Biden said something recently about October 7th that reflects a sentiment I’ve heard others express as well:
You can’t look at what has happened here … and not scream out for justice,” Biden continued. “Justice must be done. But I caution this: While you feel that rage, don’t be consumed by it. After 9/11 we were enraged in the United States. While we sought justice and got justice, we also made mistakes.”
What a muddle. “Justice” and “rage” are two very different things. But both are different than war – although war can be motivated by either or both. “Mistakes” in war don’t necessarily stem from rage, either, although I suppose that a war waged only out of rage could be particularly prone to tactical mistakes.
But our mistakes in our post-9/11 wars had little to do with rage. I think they stemmed from beginning wars without a clear plan for the endgame, and without considering how changes of administration would affect any endgame we set up along the way.
I also think that it is offensive to compare Israel’s situation to ours after 9/11. Yes, both terrorist attacks had some superficial similarities. The perpetrators were jihadis, and the intent was to kill many civilians in an effort to frighten, humble, and intimidate. People often say that the scale of 9/11 was smaller than what happened in Israel on October 7th. Biden himself compared it to fifteen 9/11s.
But there’s another huge difference, and the Israelis are quite aware of it: America is a very big country and was not existentially threatened by 9/11, but Israel is tiny and is existentially threatened by an attack of the scale and ferocity of October 7th, committed by people who not only say they want to obliterate the country but who live next door. Not only are these jihadis right there as neighbors, but they are joined, trained, and supplied by a much larger and more powerful country – Iran – intent on acquiring nuclear weapons and very possibly willing to use them to take out Israel once and for all.
It is also deeply Orwellian for the pro-Palestinian protesters to characterize Israel’s intent as “genocidal.” Not only does Israel itself have a population that is 20% Arab and not Jewish, and therefore is multi-religious and multi-racial (Israel has a sizable black population, for example), but Israel has never expressed or demonstrated a genocidal impulse towards the Palestinians and in fact could have wiped Gaza out some time ago had it wished to do so.
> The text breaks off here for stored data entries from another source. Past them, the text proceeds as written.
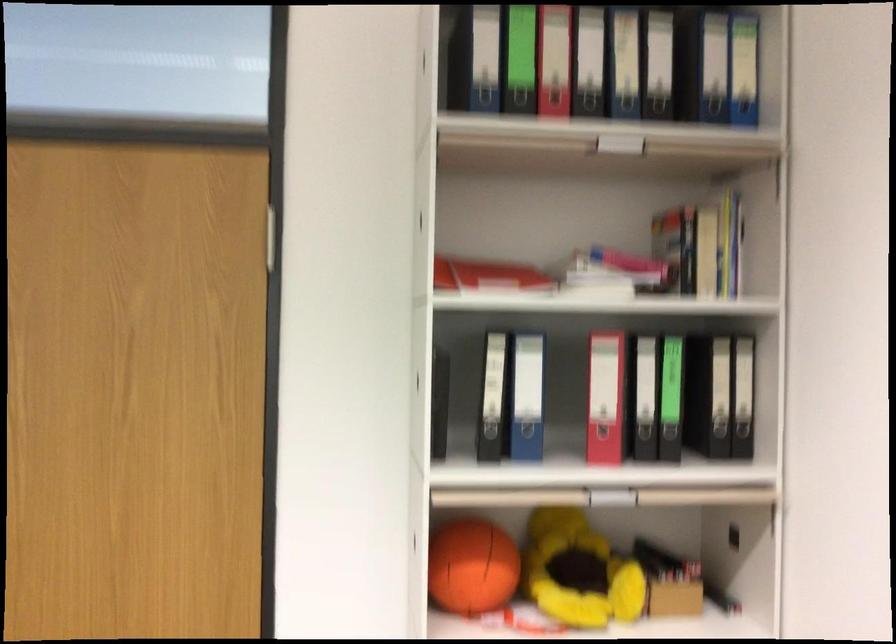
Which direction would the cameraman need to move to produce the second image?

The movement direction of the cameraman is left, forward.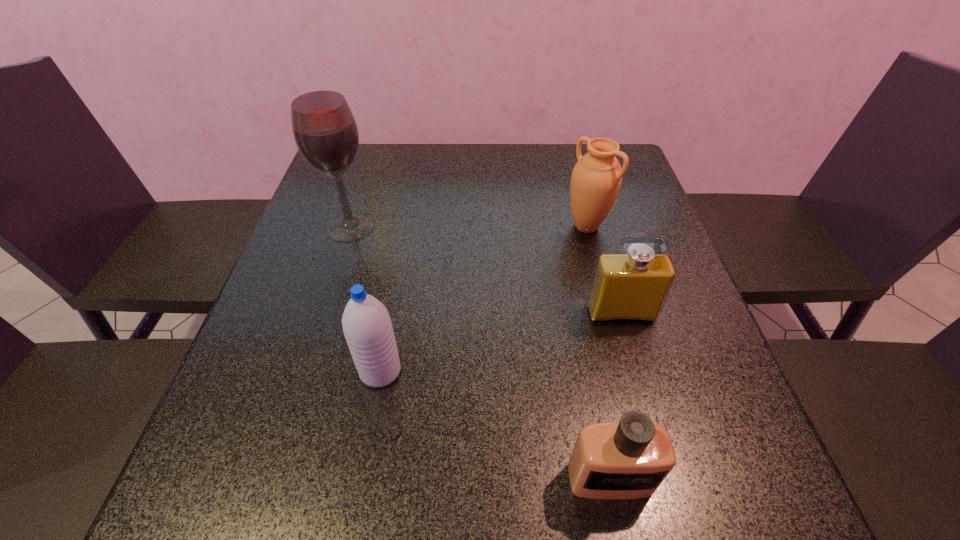
Find the location of a particular element. The image size is (960, 540). vacant position located 0.180m on the right of the water bottle is located at coordinates (499, 371).

The image size is (960, 540). I want to click on free space located on the front-facing side of the farther perfume, so click(654, 430).

Where is `object at the near edge`? object at the near edge is located at coordinates (629, 459).

Image resolution: width=960 pixels, height=540 pixels. In order to click on object present at the left edge in this screenshot , I will do `click(325, 131)`.

You are a GUI agent. You are given a task and a screenshot of the screen. Output one action in this format:
    pyautogui.click(x=<x>, y=<y>)
    Task: Click on the urn at the right edge
    The height and width of the screenshot is (540, 960).
    Given the screenshot: What is the action you would take?
    pyautogui.click(x=596, y=179)

This screenshot has height=540, width=960. I want to click on perfume that is at the right edge, so click(627, 287).

Locate an element on the screen. free location at the far edge of the desktop is located at coordinates (521, 176).

The image size is (960, 540). In order to click on vacant space at the left edge of the desktop in this screenshot , I will do click(x=246, y=390).

At what (x,y) coordinates should I click in order to perform the action: click on vacant region at the right edge of the desktop. Please return your answer as a coordinate pair (x, y). The image size is (960, 540). Looking at the image, I should click on (732, 445).

This screenshot has width=960, height=540. I want to click on free space at the near left corner, so click(209, 498).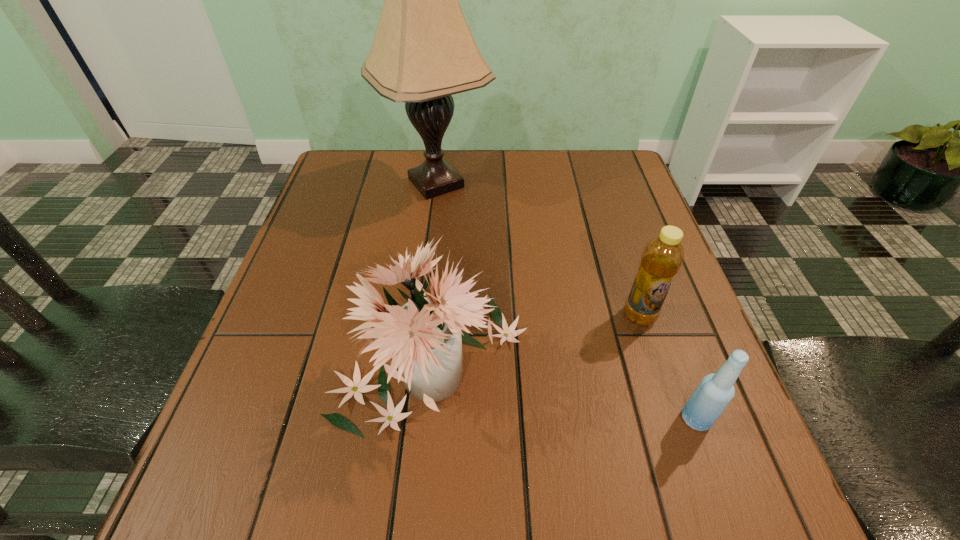
Identify the location of lamp. click(x=423, y=52).

The image size is (960, 540). I want to click on the tallest object, so click(x=423, y=52).

Image resolution: width=960 pixels, height=540 pixels. What are the coordinates of `the second tallest object` in the screenshot? It's located at (424, 338).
What’s more, the word “genocide” describes what the Nazis tried to do to the Jews, and almost succeeded in accomplishing. It is a very special abomination to accuse Israel of such a plan vis a vis the Palestinians.
In that article Biden is also quoted as having said that “the Palestinian people are suffering, and that the vast majority of them are not represented by Hamas.” I don’t think anyone would dispute that they are suffering, although I would place their suffering squarely on their elected leaders, Hamas, and their own desire to wage war rather than accept the statehood which they could have had 75 years ago and have been offered several times since then.
But how does anyone know how many of them are “represented by Hamas”? One doesn’t hear of dissidents in Gaza, but that’s because anyone bold enough to speak out against Hamas would almost certainly be silenced and perhaps murdered. Biden – and others – are postulating a sort of “silent majority” of peace-loving Palestinians in Gaza and elsewhere. This is a mere speculation, one for which there is no evidence at the moment.
But perhaps it’s true – I’d like it to be true. If it is true, getting rid of Hamas would probably solve the problem, in a real-life equivalent of this scene:
But I think it’s naive to believe that, once freed of Hamas, the Palestinians would not come up with something similar or worse. So even if the Israelis are successful in removing Hamas, what replaces it, and how?